On Tue, Oct 21, 2025 at 01:22:49PM +0800, Tonghao Zhang wrote:
> The RTNL might be locked, preventing ad_cond_set_peer_notif from acquiring
> the lock and updating send_peer_notif. This patch addresses the issue by
> using a workqueue. Since updating send_peer_notif does not require high
> real-time performance, such delayed updates are entirely acceptable.
> 
> Cc: Jay Vosburgh <jv@jvosburgh.net>
> Cc: "David S. Miller" <davem@davemloft.net>
> Cc: Eric Dumazet <edumazet@google.com>
> Cc: Jakub Kicinski <kuba@kernel.org>
> Cc: Paolo Abeni <pabeni@redhat.com>
> Cc: Simon Horman <horms@kernel.org>
> Cc: Jonathan Corbet <corbet@lwn.net>
> Cc: Andrew Lunn <andrew+netdev@lunn.ch>
> Cc: Nikolay Aleksandrov <razor@blackwall.org>
> Cc: Hangbin Liu <liuhangbin@gmail.com>
> Suggested-by: Hangbin Liu <liuhangbin@gmail.com>
> Signed-off-by: Tonghao Zhang <tonghao@bamaicloud.com>
> ---
>  drivers/net/bonding/bond_3ad.c  |  7 ++-----
>  drivers/net/bonding/bond_main.c | 27 +++++++++++++++++++++++++++
>  include/net/bonding.h           |  2 ++
>  3 files changed, 31 insertions(+), 5 deletions(-)

This is not a proper review. So please wait, say a day, for one.

But this patch does not apply cleanly to net-next,
and thus will need to be rebased and reposted.

[Data excerpt]
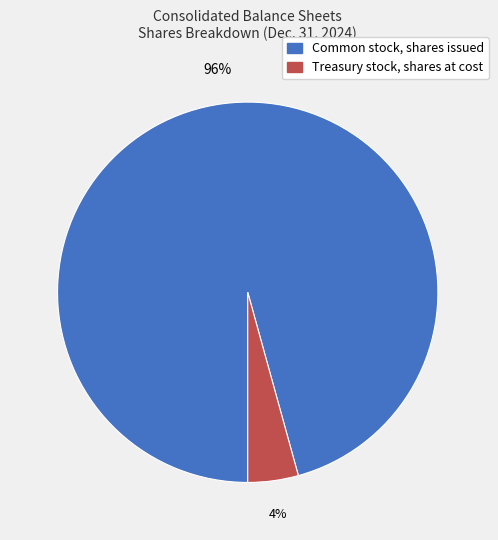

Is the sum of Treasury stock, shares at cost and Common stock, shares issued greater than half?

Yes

[Task prompt] Copy out the stretch of the bonding patch reply above from "On Tue, Oct" through "are entirely acceptable.".

[Problem solution]
On Tue, Oct 21, 2025 at 01:22:49PM +0800, Tonghao Zhang wrote:
> The RTNL might be locked, preventing ad_cond_set_peer_notif from acquiring
> the lock and updating send_peer_notif. This patch addresses the issue by
> using a workqueue. Since updating send_peer_notif does not require high
> real-time performance, such delayed updates are entirely acceptable.